Il demande également au gouvernement de prendre ses responsabilités pour restaurer la sécurité et l’autorité de l’État dans les zones affectées par les affrontements.

Le PAPCO invoque l’article 64 de la Constitution

Dans ses différentes prises de position, le mouvement se réfère à l’article 64 de la Constitution congolaise, qu’il présente comme le fondement de sa détermination à s’opposer à toute atteinte à l’intégrité territoriale de la RDC.

Le PAPCO affirme ainsi vouloir défendre le territoire national et appelle à une mobilisation contre ce qu’il qualifie d’agression et de tentative d’expansion territoriale.

Cette interprétation de l’article 64 relève toutefois du positionnement du mouvement et ne constitue pas, à elle seule, une qualification juridique de ses actions.

Kasika : le PAPCO réclame justice pour les victimes du 24 août 1998

À l’approche de la commémoration du massacre de Kasika, le mouvement revient également sur les événements du 24 août 1998 dans la chefferie de Luindi, à Mwenga.
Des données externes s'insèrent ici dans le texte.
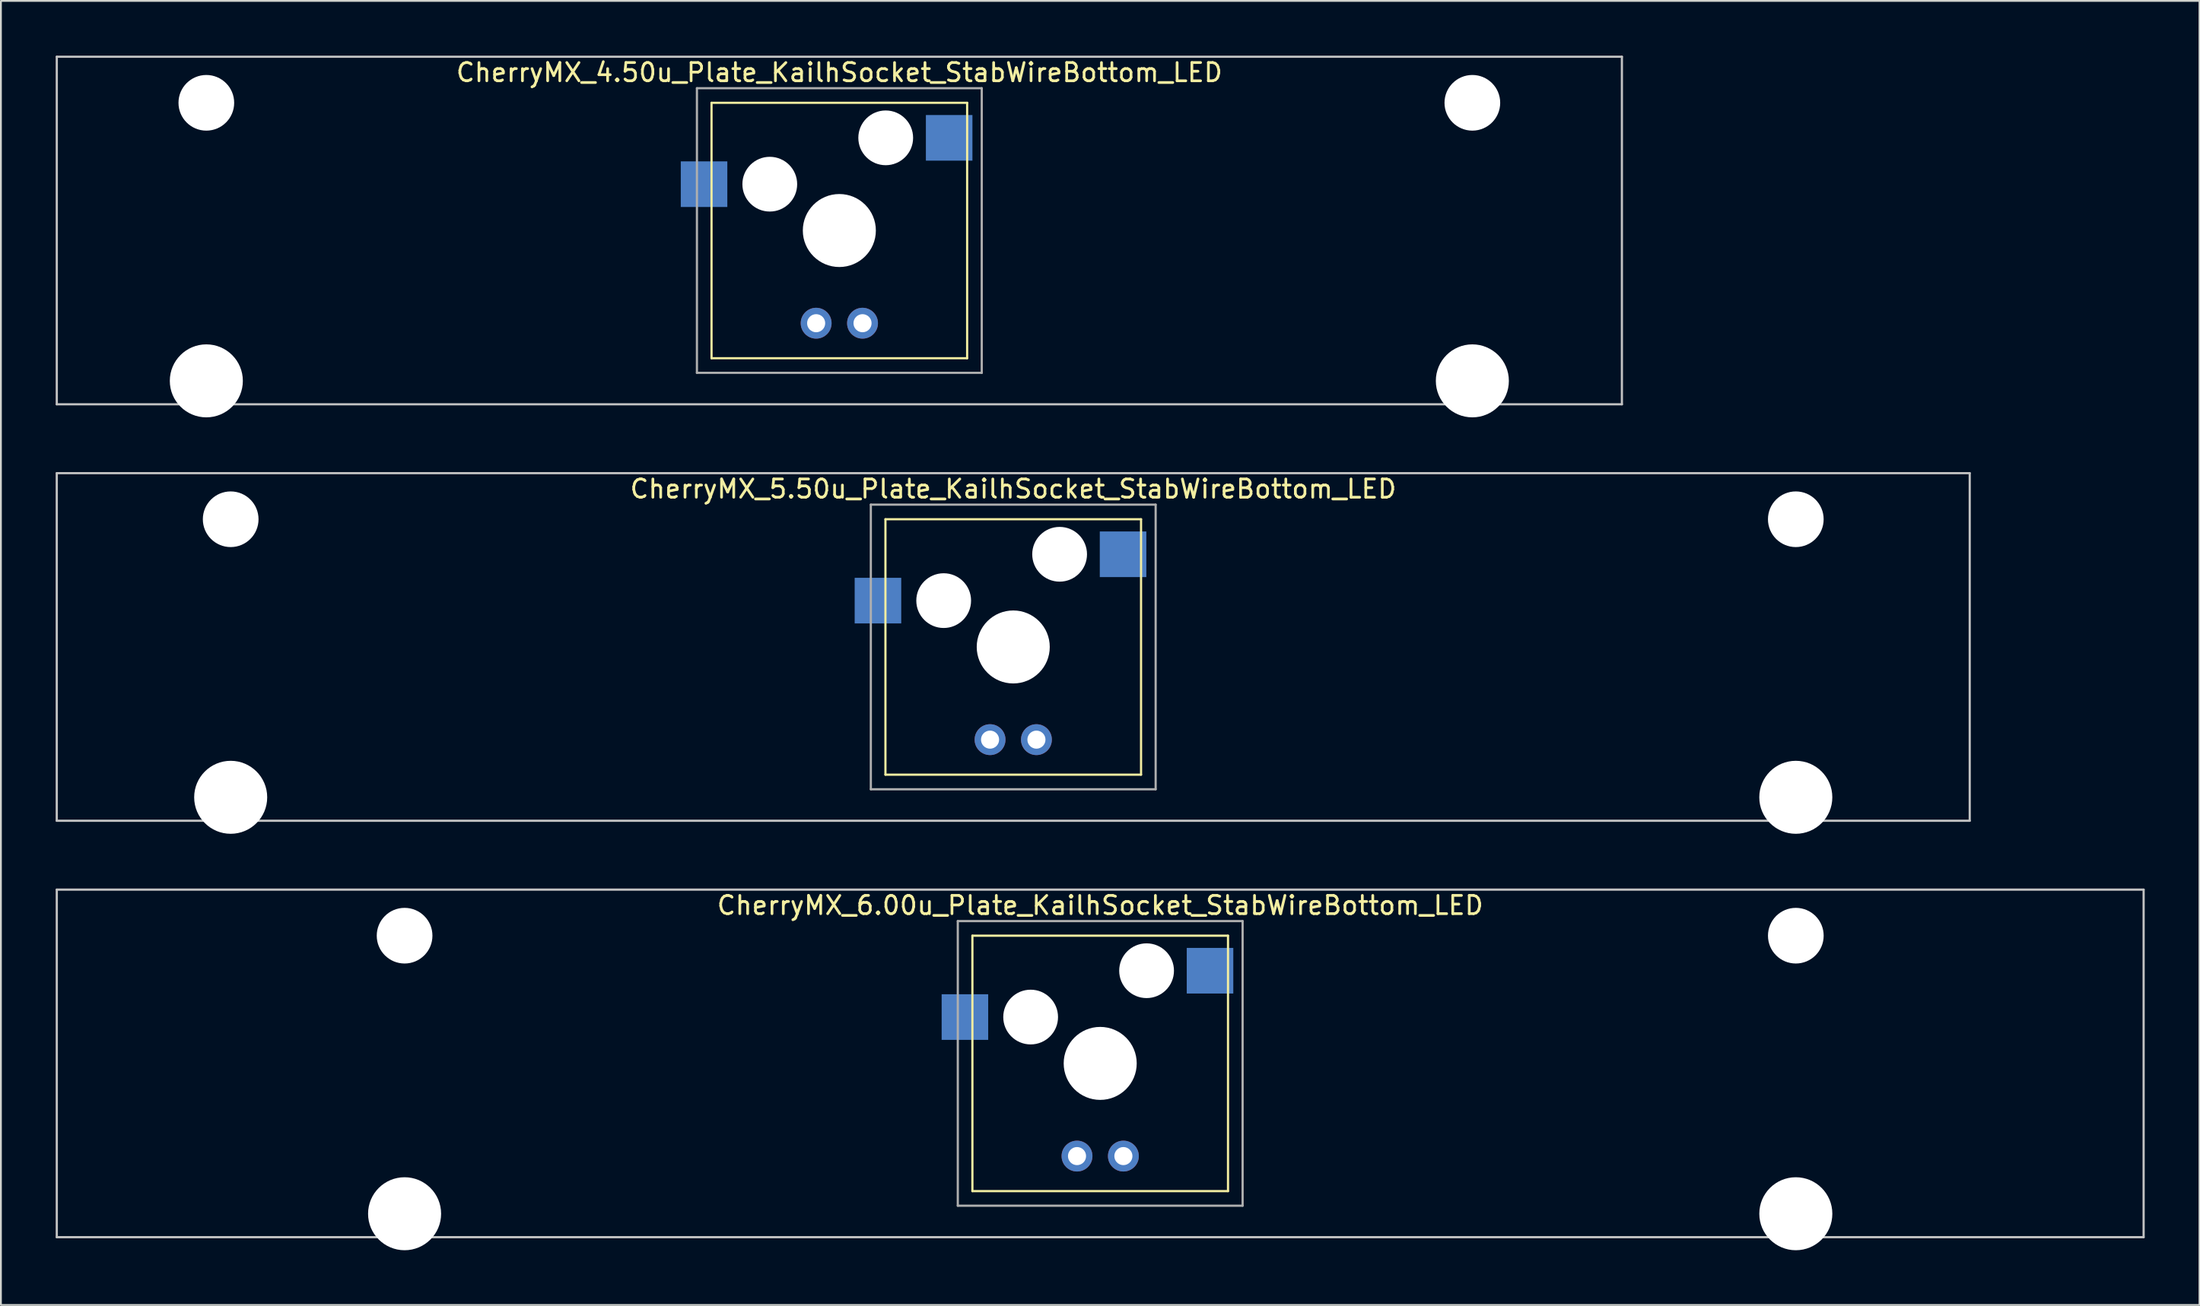
<source format=kicad_pcb>
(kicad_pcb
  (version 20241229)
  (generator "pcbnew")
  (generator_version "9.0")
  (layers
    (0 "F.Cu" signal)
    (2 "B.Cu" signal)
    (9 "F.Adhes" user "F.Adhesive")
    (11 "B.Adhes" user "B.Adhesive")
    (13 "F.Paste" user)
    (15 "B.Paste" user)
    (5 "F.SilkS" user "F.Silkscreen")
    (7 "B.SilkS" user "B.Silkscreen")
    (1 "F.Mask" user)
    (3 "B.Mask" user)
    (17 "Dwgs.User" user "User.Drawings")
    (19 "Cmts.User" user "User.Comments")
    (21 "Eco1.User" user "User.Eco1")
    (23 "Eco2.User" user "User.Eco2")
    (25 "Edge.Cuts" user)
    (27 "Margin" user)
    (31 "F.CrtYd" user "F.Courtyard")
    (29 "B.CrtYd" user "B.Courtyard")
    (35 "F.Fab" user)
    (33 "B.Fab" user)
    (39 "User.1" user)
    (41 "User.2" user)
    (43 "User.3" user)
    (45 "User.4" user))
  (footprint "CherryMX_4.50u_Plate_KailhSocket_StabWireBottom_LED"
    (layer "F.Cu")
    (at 42.922 9.585)
    (property "Reference" "CherryMX_4.50u_Plate_KailhSocket_StabWireBottom_LED" (at 0 -8.662 0) (layer "F.SilkS") (effects (font (size 1 1) (thickness 0.15))))
    (attr through_hole)
    (fp_line (start -7 -7) (end -7 7) (stroke (width 0.12) (type solid)) (layer "F.SilkS"))
    (fp_line (start -7 -7) (end 7 -7) (stroke (width 0.12) (type solid)) (layer "F.SilkS"))
    (fp_line (start 7 -7) (end 7 7) (stroke (width 0.12) (type solid)) (layer "F.SilkS"))
    (fp_line (start 7 7) (end -7 7) (stroke (width 0.12) (type solid)) (layer "F.SilkS"))
    (fp_line (start -42.862 -9.525) (end 42.862 -9.525) (stroke (width 0.12) (type solid)) (layer "Dwgs.User"))
    (fp_line (start -42.862 9.525) (end -42.862 -9.525) (stroke (width 0.12) (type solid)) (layer "Dwgs.User"))
    (fp_line (start 42.862 -9.525) (end 42.862 9.525) (stroke (width 0.12) (type solid)) (layer "Dwgs.User"))
    (fp_line (start 42.862 9.525) (end -42.862 9.525) (stroke (width 0.12) (type solid)) (layer "Dwgs.User"))
    (fp_line (start -7.8 -7.8) (end -7.8 7.8) (stroke (width 0.12) (type solid)) (layer "F.Fab"))
    (fp_line (start -7.8 -7.8) (end 7.8 -7.8) (stroke (width 0.12) (type solid)) (layer "F.Fab"))
    (fp_line (start -7.8 7.8) (end 7.8 7.8) (stroke (width 0.12) (type solid)) (layer "F.Fab"))
    (fp_line (start 7.8 -7.8) (end 7.8 7.8) (stroke (width 0.12) (type solid)) (layer "F.Fab"))
    (pad "" np_thru_hole circle (at -34.671 -7) (size 3.05 3.05) (drill 3.05) (layers "*.Cu" "*.Mask"))
    (pad "" np_thru_hole circle (at -34.671 8.24) (size 4 4) (drill 4) (layers "*.Cu" "*.Mask"))
    (pad "" np_thru_hole circle (at -3.81 -2.54) (size 3 3) (drill 3) (layers "*.Cu" "*.Mask"))
    (pad "" np_thru_hole circle (at 0 0) (size 4 4) (drill 4) (layers "*.Cu" "*.Mask"))
    (pad "" np_thru_hole circle (at 2.54 -5.08) (size 3 3) (drill 3) (layers "*.Cu" "*.Mask"))
    (pad "" np_thru_hole circle (at 34.671 -7) (size 3.05 3.05) (drill 3.05) (layers "*.Cu" "*.Mask"))
    (pad "" np_thru_hole circle (at 34.671 8.24) (size 4 4) (drill 4) (layers "*.Cu" "*.Mask"))
    (pad "1" smd rect (at -7.41 -2.54) (size 2.55 2.5) (layers "B.Cu" "B.Mask" "B.Paste"))
    (pad "2" smd rect (at 6.015 -5.08) (size 2.55 2.5) (layers "B.Cu" "B.Mask" "B.Paste"))
    (pad "3" thru_hole circle (at -1.27 5.08) (size 1.691 1.691) (drill 0.991) (layers "*.Cu" "*.Mask"))
    (pad "4" thru_hole circle (at 1.27 5.08) (size 1.691 1.691) (drill 0.991) (layers "*.Cu" "*.Mask")))
  (footprint "CherryMX_6.00u_Plate_KailhSocket_StabWireBottom_LED"
    (layer "F.Cu")
    (at 57.21 55.235)
    (property "Reference" "CherryMX_6.00u_Plate_KailhSocket_StabWireBottom_LED" (at 0 -8.662 0) (layer "F.SilkS") (effects (font (size 1 1) (thickness 0.15))))
    (attr through_hole)
    (fp_line (start -7 -7) (end -7 7) (stroke (width 0.12) (type solid)) (layer "F.SilkS"))
    (fp_line (start -7 -7) (end 7 -7) (stroke (width 0.12) (type solid)) (layer "F.SilkS"))
    (fp_line (start 7 -7) (end 7 7) (stroke (width 0.12) (type solid)) (layer "F.SilkS"))
    (fp_line (start 7 7) (end -7 7) (stroke (width 0.12) (type solid)) (layer "F.SilkS"))
    (fp_line (start -57.15 -9.525) (end 57.15 -9.525) (stroke (width 0.12) (type solid)) (layer "Dwgs.User"))
    (fp_line (start -57.15 9.525) (end -57.15 -9.525) (stroke (width 0.12) (type solid)) (layer "Dwgs.User"))
    (fp_line (start 57.15 -9.525) (end 57.15 9.525) (stroke (width 0.12) (type solid)) (layer "Dwgs.User"))
    (fp_line (start 57.15 9.525) (end -57.15 9.525) (stroke (width 0.12) (type solid)) (layer "Dwgs.User"))
    (fp_line (start -7.8 -7.8) (end -7.8 7.8) (stroke (width 0.12) (type solid)) (layer "F.Fab"))
    (fp_line (start -7.8 -7.8) (end 7.8 -7.8) (stroke (width 0.12) (type solid)) (layer "F.Fab"))
    (fp_line (start -7.8 7.8) (end 7.8 7.8) (stroke (width 0.12) (type solid)) (layer "F.Fab"))
    (fp_line (start 7.8 -7.8) (end 7.8 7.8) (stroke (width 0.12) (type solid)) (layer "F.Fab"))
    (pad "" np_thru_hole circle (at -38.1 -7) (size 3.05 3.05) (drill 3.05) (layers "*.Cu" "*.Mask"))
    (pad "" np_thru_hole circle (at -38.1 8.24) (size 4 4) (drill 4) (layers "*.Cu" "*.Mask"))
    (pad "" np_thru_hole circle (at -3.81 -2.54) (size 3 3) (drill 3) (layers "*.Cu" "*.Mask"))
    (pad "" np_thru_hole circle (at 0 0) (size 4 4) (drill 4) (layers "*.Cu" "*.Mask"))
    (pad "" np_thru_hole circle (at 2.54 -5.08) (size 3 3) (drill 3) (layers "*.Cu" "*.Mask"))
    (pad "" np_thru_hole circle (at 38.1 -7) (size 3.05 3.05) (drill 3.05) (layers "*.Cu" "*.Mask"))
    (pad "" np_thru_hole circle (at 38.1 8.24) (size 4 4) (drill 4) (layers "*.Cu" "*.Mask"))
    (pad "1" smd rect (at -7.41 -2.54) (size 2.55 2.5) (layers "B.Cu" "B.Mask" "B.Paste"))
    (pad "2" smd rect (at 6.015 -5.08) (size 2.55 2.5) (layers "B.Cu" "B.Mask" "B.Paste"))
    (pad "3" thru_hole circle (at -1.27 5.08) (size 1.691 1.691) (drill 0.991) (layers "*.Cu" "*.Mask"))
    (pad "4" thru_hole circle (at 1.27 5.08) (size 1.691 1.691) (drill 0.991) (layers "*.Cu" "*.Mask")))
  (footprint "CherryMX_5.50u_Plate_KailhSocket_StabWireBottom_LED"
    (layer "F.Cu")
    (at 52.447 32.41)
    (property "Reference" "CherryMX_5.50u_Plate_KailhSocket_StabWireBottom_LED" (at 0 -8.662 0) (layer "F.SilkS") (effects (font (size 1 1) (thickness 0.15))))
    (attr through_hole)
    (fp_line (start -7 -7) (end -7 7) (stroke (width 0.12) (type solid)) (layer "F.SilkS"))
    (fp_line (start -7 -7) (end 7 -7) (stroke (width 0.12) (type solid)) (layer "F.SilkS"))
    (fp_line (start 7 -7) (end 7 7) (stroke (width 0.12) (type solid)) (layer "F.SilkS"))
    (fp_line (start 7 7) (end -7 7) (stroke (width 0.12) (type solid)) (layer "F.SilkS"))
    (fp_line (start -52.388 -9.525) (end 52.388 -9.525) (stroke (width 0.12) (type solid)) (layer "Dwgs.User"))
    (fp_line (start -52.388 9.525) (end -52.388 -9.525) (stroke (width 0.12) (type solid)) (layer "Dwgs.User"))
    (fp_line (start 52.388 -9.525) (end 52.388 9.525) (stroke (width 0.12) (type solid)) (layer "Dwgs.User"))
    (fp_line (start 52.388 9.525) (end -52.388 9.525) (stroke (width 0.12) (type solid)) (layer "Dwgs.User"))
    (fp_line (start -7.8 -7.8) (end -7.8 7.8) (stroke (width 0.12) (type solid)) (layer "F.Fab"))
    (fp_line (start -7.8 -7.8) (end 7.8 -7.8) (stroke (width 0.12) (type solid)) (layer "F.Fab"))
    (fp_line (start -7.8 7.8) (end 7.8 7.8) (stroke (width 0.12) (type solid)) (layer "F.Fab"))
    (fp_line (start 7.8 -7.8) (end 7.8 7.8) (stroke (width 0.12) (type solid)) (layer "F.Fab"))
    (pad "" np_thru_hole circle (at -42.862 -7) (size 3.05 3.05) (drill 3.05) (layers "*.Cu" "*.Mask"))
    (pad "" np_thru_hole circle (at -42.862 8.24) (size 4 4) (drill 4) (layers "*.Cu" "*.Mask"))
    (pad "" np_thru_hole circle (at -3.81 -2.54) (size 3 3) (drill 3) (layers "*.Cu" "*.Mask"))
    (pad "" np_thru_hole circle (at 0 0) (size 4 4) (drill 4) (layers "*.Cu" "*.Mask"))
    (pad "" np_thru_hole circle (at 2.54 -5.08) (size 3 3) (drill 3) (layers "*.Cu" "*.Mask"))
    (pad "" np_thru_hole circle (at 42.862 -7) (size 3.05 3.05) (drill 3.05) (layers "*.Cu" "*.Mask"))
    (pad "" np_thru_hole circle (at 42.862 8.24) (size 4 4) (drill 4) (layers "*.Cu" "*.Mask"))
    (pad "1" smd rect (at -7.41 -2.54) (size 2.55 2.5) (layers "B.Cu" "B.Mask" "B.Paste"))
    (pad "2" smd rect (at 6.015 -5.08) (size 2.55 2.5) (layers "B.Cu" "B.Mask" "B.Paste"))
    (pad "3" thru_hole circle (at -1.27 5.08) (size 1.691 1.691) (drill 0.991) (layers "*.Cu" "*.Mask"))
    (pad "4" thru_hole circle (at 1.27 5.08) (size 1.691 1.691) (drill 0.991) (layers "*.Cu" "*.Mask")))
  (gr_rect
    (start -3 -3)
    (end 117.42 68.475)
    (stroke (width 0.1) (type default))
    (fill no)
    (layer "Edge.Cuts")))
</source>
Le PAPCO affirme que le massacre avait fait environ 800 victimes, parmi lesquelles le Mwami Mubeza, son épouse, l’abbé Stanislas Wabulakombe et de nombreux habitants.

Le mouvement demande à l’État congolais de poursuivre les démarches visant à établir les responsabilités dans les crimes commis durant les différentes guerres ayant affecté l’Est de la RDC.

Il se réfère notamment au Rapport Mapping des Nations unies et soutient l’idée d’une justice spécialisée pour les crimes graves commis sur le territoire congolais.

Un discours centré sur la défense du territoire

Dans l’ensemble de ses communications, le PAPCO présente l’engagement des Wazalendo comme une démarche de défense de la patrie, de l’unité nationale et de la souveraineté de la RDC.

Le mouvement affirme être déterminé à poursuivre son combat contre les groupes qu’il considère comme des ennemis de la paix et appelle parallèlement le gouvernement à assumer pleinement ses responsabilités dans la défense de l’intégrité territoriale du pays.

Les différentes déclarations du PAPCO comportent toutefois plusieurs accusations et bilans militaires qui, en l’absence de sources indépendantes citées, doivent être considérés comme des allégations du mouvement.